The goal of this paper will be to present case studies where liquids accumulate and where they continue to flow in a pipeline. The differences between the two situations will be highlighted and a procedure will be presented for correctly identifying when and where liquids are accumulating. These liquid accumulations, sometimes called Stagnant Liquid Columns, can significantly increase wellhead backpressures and adversely impact well productivity.

Introduction

The maturation of the natural gas production systems throughout North America has resulted in the majority of systems being operated well below their original design conditions. Consequently, it is not uncommon to identify excessive pressure losses when comparing calculated pressures with field measured pressure data. The reasons for excessive pressure loss are varied and most often relate to measurement issues, poor understanding of the pipeline and facility connections, and sometimes non-moving liquid accumulations called "Stagnant Liquid Columns". Liquid accumulations are a concern because they increase backpressure for all upstream wells, which reduces well deliverability, and can result in localized pipeline corrosion.

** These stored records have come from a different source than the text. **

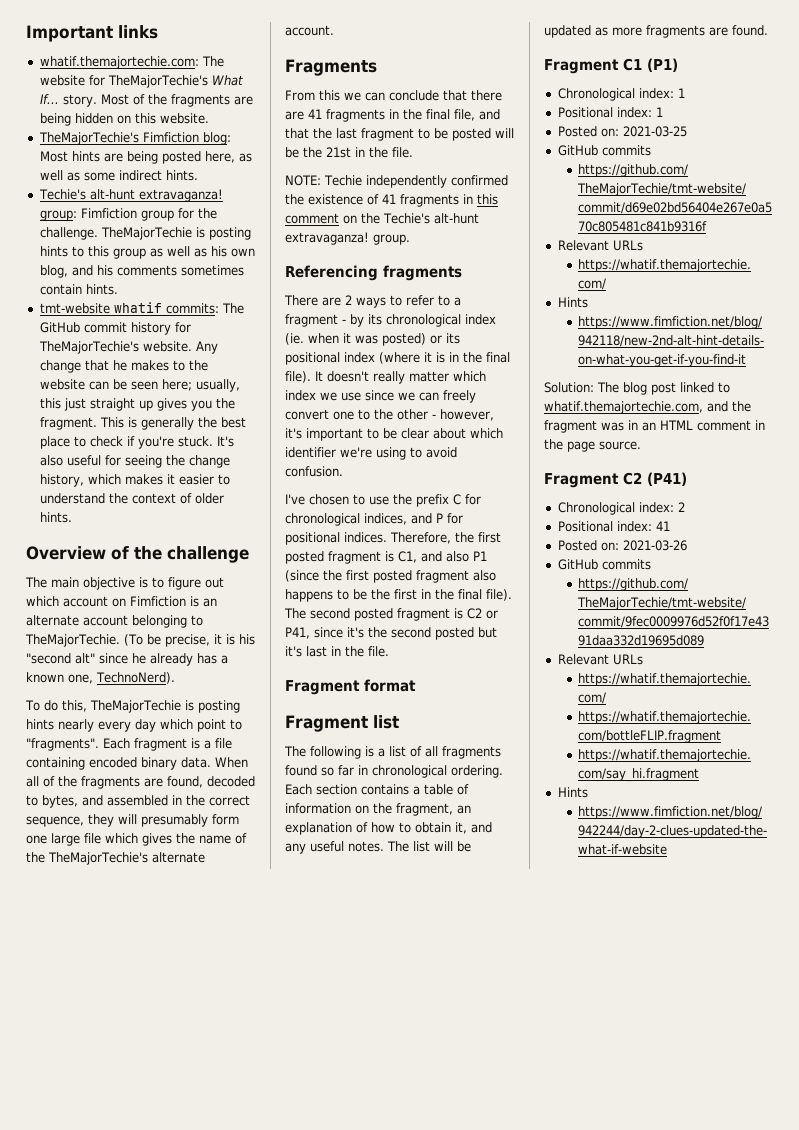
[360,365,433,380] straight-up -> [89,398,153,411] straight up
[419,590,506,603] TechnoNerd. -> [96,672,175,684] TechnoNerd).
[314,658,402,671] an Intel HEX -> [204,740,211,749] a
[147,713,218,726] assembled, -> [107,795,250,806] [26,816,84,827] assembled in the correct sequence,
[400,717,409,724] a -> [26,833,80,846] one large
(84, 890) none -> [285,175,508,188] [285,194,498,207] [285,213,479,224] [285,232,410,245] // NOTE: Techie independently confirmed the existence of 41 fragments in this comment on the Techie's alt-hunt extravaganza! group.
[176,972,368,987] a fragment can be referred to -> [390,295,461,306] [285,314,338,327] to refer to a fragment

One would think that the two-phase pressure loss equations should be capable of predicting when, where, and how much liquid accumulates while also predicting pressure loss.

The two-phase correlations do calculate liquid holdup but only in a steady-state sense. Simply stated, any liquid introduced into a pipeline must by definition be produced out the other end of the conduit. If the liquid enters the conduit and stays while the gas continues through, we no longer have steady-state flow and so the correlations will break down.

This leads to the question, how do we reliably identify stagnant liquid columns and how should they be modeled? To answer this question, a discussion of recommended modeling procedures is required.

Discussion
Friction versus Hydrostatic

Since total pressure loss is the sum of the friction and hydrostatic pressure loss, it is recommended that modelers always classify every scenario as either friction-dominated flow or hydrostatic-dominated flow.